The main emphasis in the Basel Historical Museum collection of paintings, drawings and prints is on the city of Basel and its region, and on the following categories and themes: Late Gothic panel painting (winged altarpieces), portrait and miniature painting, paintings from buildings in Basel (murals, wallpaper, furnishings), and images of the city, its buildings, its life and customs, and of particular events in the city's history and of its trades. In addition, there are special collections of family records and of designs and cartoons for stained-glass windows. Criteria for collection, apart from artistic quality, include subject-matter, value as historical evidence, and original use and provenance.
These works make use of a great variety of materials and techniques, including painting on panel, canvas, metal, glass, parchment and paper; pastels, gouache, silverpoint drawings and various printing techniques including early photography are also represented. About one third of the roughly 450 paintings (in oil on panel or canvas) are permanently exhibited.

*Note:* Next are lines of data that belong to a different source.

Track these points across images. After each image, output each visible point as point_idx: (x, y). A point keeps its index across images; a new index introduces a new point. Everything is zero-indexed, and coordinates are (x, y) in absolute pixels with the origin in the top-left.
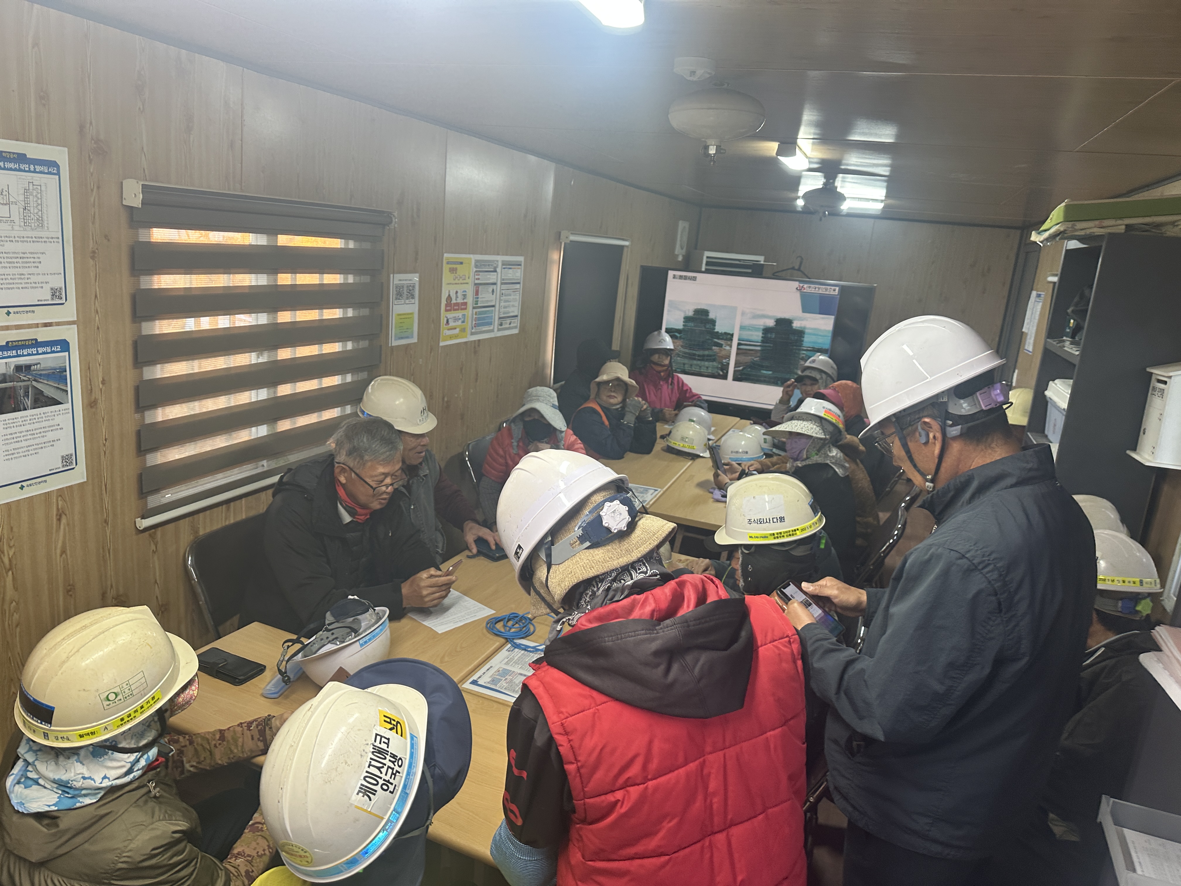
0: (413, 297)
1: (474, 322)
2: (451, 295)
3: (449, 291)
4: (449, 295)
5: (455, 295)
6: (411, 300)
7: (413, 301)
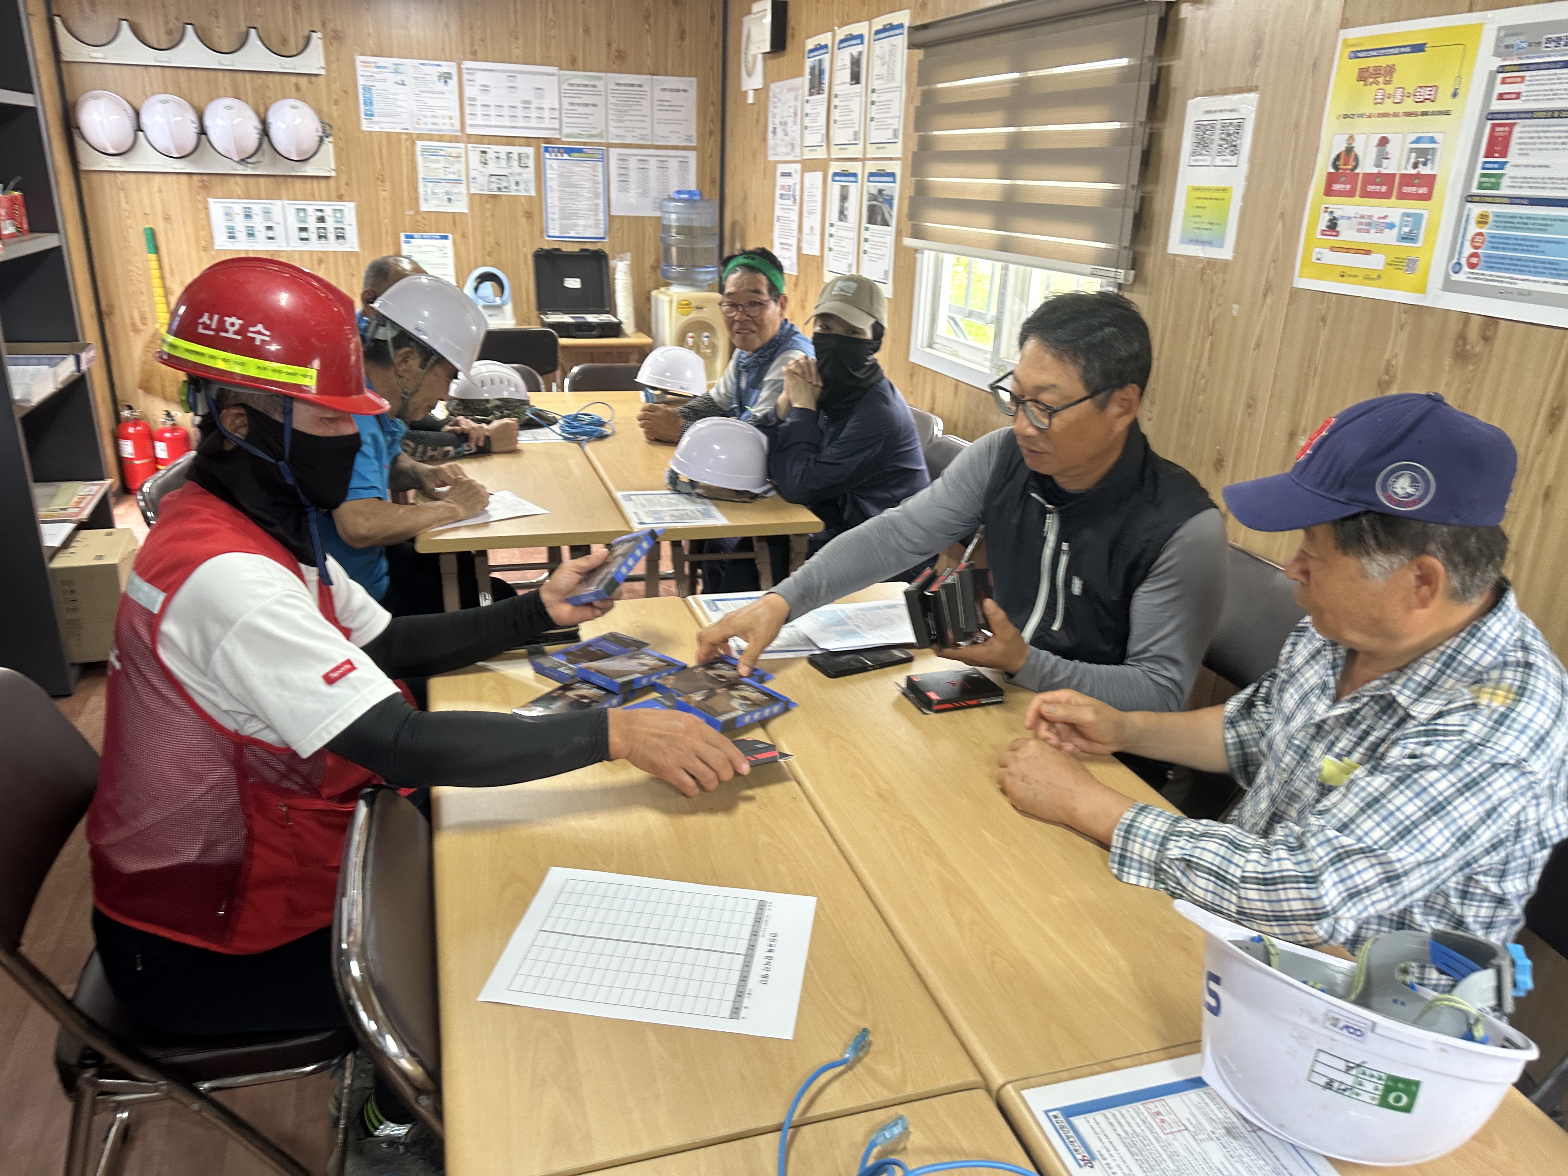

Some 350 of the paintings are portraits, primarily of Basel citizens, from the 17th to the early 20th century. The collection constitutes a gallery of ancestral portraits representing the history of the city republic and its leading families and personages. The captured presence of its former citizens gives continued life to the city's past. The predominance of portraiture in the collection, as compared to genre, landscape or religious painting, manifests the general demand for this kind of art among the Protestant citizens, and the lack of commissions from the Church or secular institutions for other subjects. The quality of the portraits is uneven, reflecting the judgement of a contemporary (C.G. Küttner) of 1779, that Basel was a splendid place for portrait painters, since «they all found work, from the good to the mediocre to the very worst». In the portrait collection alone – excluding «Kleinmeister» engravings and miniatures – about 90 different painters of Swiss, German, Bohemian, Dutch and Italian origin are represented. In this way the collection's emphasis on local people is supplemented by an international dimension.
In the graphic art collection the illustrations of lost or fragmented art treasures of Basel have special documentary value: for example, those of the Burgundian spoils sold in 1504, or of the Basel Dance of Death, destroyed in 1805, or of the Cathedral Treasury, partly auctioned in 1836.